◆ What you should do ◆
Please reproduce all of the data below word for word, with no changes.

◆ Data extract ◆
(begin)

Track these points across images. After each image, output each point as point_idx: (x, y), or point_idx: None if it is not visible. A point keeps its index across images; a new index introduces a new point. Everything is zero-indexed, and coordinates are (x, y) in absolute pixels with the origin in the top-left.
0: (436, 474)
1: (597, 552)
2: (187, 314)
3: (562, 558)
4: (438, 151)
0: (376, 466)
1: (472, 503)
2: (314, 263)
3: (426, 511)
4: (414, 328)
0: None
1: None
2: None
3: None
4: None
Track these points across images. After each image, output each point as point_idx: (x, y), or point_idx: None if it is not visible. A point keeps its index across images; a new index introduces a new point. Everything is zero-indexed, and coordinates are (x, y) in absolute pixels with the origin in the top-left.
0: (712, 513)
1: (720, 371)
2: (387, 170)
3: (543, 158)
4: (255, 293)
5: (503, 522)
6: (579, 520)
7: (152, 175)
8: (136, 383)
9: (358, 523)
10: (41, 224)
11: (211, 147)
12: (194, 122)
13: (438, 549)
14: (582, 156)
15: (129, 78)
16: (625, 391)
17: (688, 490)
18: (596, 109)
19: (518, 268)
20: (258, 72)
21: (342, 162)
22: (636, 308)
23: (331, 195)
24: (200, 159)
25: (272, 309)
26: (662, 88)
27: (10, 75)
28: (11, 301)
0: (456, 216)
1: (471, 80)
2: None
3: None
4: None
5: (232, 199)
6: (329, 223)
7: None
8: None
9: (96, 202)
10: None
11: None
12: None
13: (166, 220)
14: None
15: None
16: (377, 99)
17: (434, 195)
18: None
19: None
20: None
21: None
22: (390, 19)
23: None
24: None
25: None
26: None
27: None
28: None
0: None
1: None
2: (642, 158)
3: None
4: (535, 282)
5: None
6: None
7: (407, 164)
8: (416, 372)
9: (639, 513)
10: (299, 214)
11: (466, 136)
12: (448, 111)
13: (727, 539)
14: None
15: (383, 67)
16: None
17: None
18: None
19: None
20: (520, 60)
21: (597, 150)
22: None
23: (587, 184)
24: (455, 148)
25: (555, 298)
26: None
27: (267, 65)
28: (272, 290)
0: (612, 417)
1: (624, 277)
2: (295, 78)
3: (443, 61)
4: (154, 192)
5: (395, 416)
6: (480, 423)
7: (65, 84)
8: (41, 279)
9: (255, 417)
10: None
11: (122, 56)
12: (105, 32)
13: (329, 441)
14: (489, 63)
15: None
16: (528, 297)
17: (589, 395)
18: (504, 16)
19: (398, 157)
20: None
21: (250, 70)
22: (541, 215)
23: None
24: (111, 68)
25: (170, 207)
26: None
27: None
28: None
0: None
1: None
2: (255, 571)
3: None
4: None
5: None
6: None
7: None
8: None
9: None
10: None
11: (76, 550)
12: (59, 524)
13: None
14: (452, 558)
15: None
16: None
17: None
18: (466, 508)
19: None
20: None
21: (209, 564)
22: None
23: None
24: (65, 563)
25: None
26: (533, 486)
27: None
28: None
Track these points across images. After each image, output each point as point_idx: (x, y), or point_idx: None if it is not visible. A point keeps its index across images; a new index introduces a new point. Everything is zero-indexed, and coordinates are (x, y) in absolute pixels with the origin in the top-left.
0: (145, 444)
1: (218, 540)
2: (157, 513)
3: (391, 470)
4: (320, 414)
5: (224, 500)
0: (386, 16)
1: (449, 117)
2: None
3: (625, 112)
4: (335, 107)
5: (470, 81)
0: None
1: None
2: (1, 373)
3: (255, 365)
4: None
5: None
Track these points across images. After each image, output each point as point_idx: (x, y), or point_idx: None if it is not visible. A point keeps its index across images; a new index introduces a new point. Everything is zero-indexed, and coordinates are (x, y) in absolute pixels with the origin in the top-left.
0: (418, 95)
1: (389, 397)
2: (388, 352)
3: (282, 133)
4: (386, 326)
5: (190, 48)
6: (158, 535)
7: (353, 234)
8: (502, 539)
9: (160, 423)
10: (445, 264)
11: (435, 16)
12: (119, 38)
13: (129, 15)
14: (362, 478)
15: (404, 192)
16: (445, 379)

(end)

◆ Result of the exercise ◆
Track these points across images. After each image, output each point as point_idx: (x, y), or point_idx: None if it is not visible. A point keeps its index across images; a new index introduces a new point. Everything is zero-indexed, and coordinates are (x, y) in absolute pixels with the origin in the top-left.
0: (436, 474)
1: (597, 552)
2: (187, 314)
3: (562, 558)
4: (438, 151)
0: (376, 466)
1: (472, 503)
2: (314, 263)
3: (426, 511)
4: (414, 328)
0: None
1: None
2: None
3: None
4: None
Track these points across images. After each image, output each point as point_idx: (x, y), or point_idx: None if it is not visible. A point keeps its index across images; a new index introduces a new point. Everything is zero-indexed, and coordinates are (x, y) in absolute pixels with the origin in the top-left.
0: (712, 513)
1: (720, 371)
2: (387, 170)
3: (543, 158)
4: (255, 293)
5: (503, 522)
6: (579, 520)
7: (152, 175)
8: (136, 383)
9: (358, 523)
10: (41, 224)
11: (211, 147)
12: (194, 122)
13: (438, 549)
14: (582, 156)
15: (129, 78)
16: (625, 391)
17: (688, 490)
18: (596, 109)
19: (518, 268)
20: (258, 72)
21: (342, 162)
22: (636, 308)
23: (331, 195)
24: (200, 159)
25: (272, 309)
26: (662, 88)
27: (10, 75)
28: (11, 301)
0: (456, 216)
1: (471, 80)
2: None
3: None
4: None
5: (232, 199)
6: (329, 223)
7: None
8: None
9: (96, 202)
10: None
11: None
12: None
13: (166, 220)
14: None
15: None
16: (377, 99)
17: (434, 195)
18: None
19: None
20: None
21: None
22: (390, 19)
23: None
24: None
25: None
26: None
27: None
28: None
0: None
1: None
2: (642, 158)
3: None
4: (535, 282)
5: None
6: None
7: (407, 164)
8: (416, 372)
9: (639, 513)
10: (299, 214)
11: (466, 136)
12: (448, 111)
13: (727, 539)
14: None
15: (383, 67)
16: None
17: None
18: None
19: None
20: (520, 60)
21: (597, 150)
22: None
23: (587, 184)
24: (455, 148)
25: (555, 298)
26: None
27: (267, 65)
28: (272, 290)
0: (612, 417)
1: (624, 277)
2: (295, 78)
3: (443, 61)
4: (154, 192)
5: (395, 416)
6: (480, 423)
7: (65, 84)
8: (41, 279)
9: (255, 417)
10: None
11: (122, 56)
12: (105, 32)
13: (329, 441)
14: (489, 63)
15: None
16: (528, 297)
17: (589, 395)
18: (504, 16)
19: (398, 157)
20: None
21: (250, 70)
22: (541, 215)
23: None
24: (111, 68)
25: (170, 207)
26: None
27: None
28: None
0: None
1: None
2: (255, 571)
3: None
4: None
5: None
6: None
7: None
8: None
9: None
10: None
11: (76, 550)
12: (59, 524)
13: None
14: (452, 558)
15: None
16: None
17: None
18: (466, 508)
19: None
20: None
21: (209, 564)
22: None
23: None
24: (65, 563)
25: None
26: (533, 486)
27: None
28: None
Track these points across images. After each image, output each point as point_idx: (x, y), or point_idx: None if it is not visible. A point keeps its index across images; a new index introduces a new point. Everything is zero-indexed, and coordinates are (x, y) in absolute pixels with the origin in the top-left.
0: (145, 444)
1: (218, 540)
2: (157, 513)
3: (391, 470)
4: (320, 414)
5: (224, 500)
0: (386, 16)
1: (449, 117)
2: None
3: (625, 112)
4: (335, 107)
5: (470, 81)
0: None
1: None
2: (1, 373)
3: (255, 365)
4: None
5: None
Track these points across images. After each image, output each point as point_idx: (x, y), or point_idx: None if it is not visible. A point keeps its index across images; a new index introduces a new point. Everything is zero-indexed, and coordinates are (x, y) in absolute pixels with the origin in the top-left.
0: (418, 95)
1: (389, 397)
2: (388, 352)
3: (282, 133)
4: (386, 326)
5: (190, 48)
6: (158, 535)
7: (353, 234)
8: (502, 539)
9: (160, 423)
10: (445, 264)
11: (435, 16)
12: (119, 38)
13: (129, 15)
14: (362, 478)
15: (404, 192)
16: (445, 379)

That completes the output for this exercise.